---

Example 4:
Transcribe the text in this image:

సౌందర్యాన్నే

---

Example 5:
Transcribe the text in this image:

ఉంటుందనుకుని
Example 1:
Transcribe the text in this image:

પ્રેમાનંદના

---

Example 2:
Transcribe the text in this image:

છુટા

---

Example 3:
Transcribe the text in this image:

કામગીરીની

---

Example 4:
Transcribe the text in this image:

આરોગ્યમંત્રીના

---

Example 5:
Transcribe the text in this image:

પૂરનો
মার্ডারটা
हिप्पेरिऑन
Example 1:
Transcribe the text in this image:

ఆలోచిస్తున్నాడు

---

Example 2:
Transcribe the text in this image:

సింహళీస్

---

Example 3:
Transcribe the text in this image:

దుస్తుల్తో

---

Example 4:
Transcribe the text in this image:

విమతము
=====
_WORK ORDER_.
Every entry, from first to last, is to be reproduced exactly.

_SOLUTION FOR THIS EXERCISE_.
---

Example 4:
Transcribe the text in this image:

సౌందర్యాన్నే

---

Example 5:
Transcribe the text in this image:

ఉంటుందనుకుని
Example 1:
Transcribe the text in this image:

પ્રેમાનંદના

---

Example 2:
Transcribe the text in this image:

છુટા

---

Example 3:
Transcribe the text in this image:

કામગીરીની

---

Example 4:
Transcribe the text in this image:

આરોગ્યમંત્રીના

---

Example 5:
Transcribe the text in this image:

પૂરનો
মার্ডারটা
हिप्पेरिऑन
Example 1:
Transcribe the text in this image:

ఆలోచిస్తున్నాడు

---

Example 2:
Transcribe the text in this image:

సింహళీస్

---

Example 3:
Transcribe the text in this image:

దుస్తుల్తో

---

Example 4:
Transcribe the text in this image:

విమతము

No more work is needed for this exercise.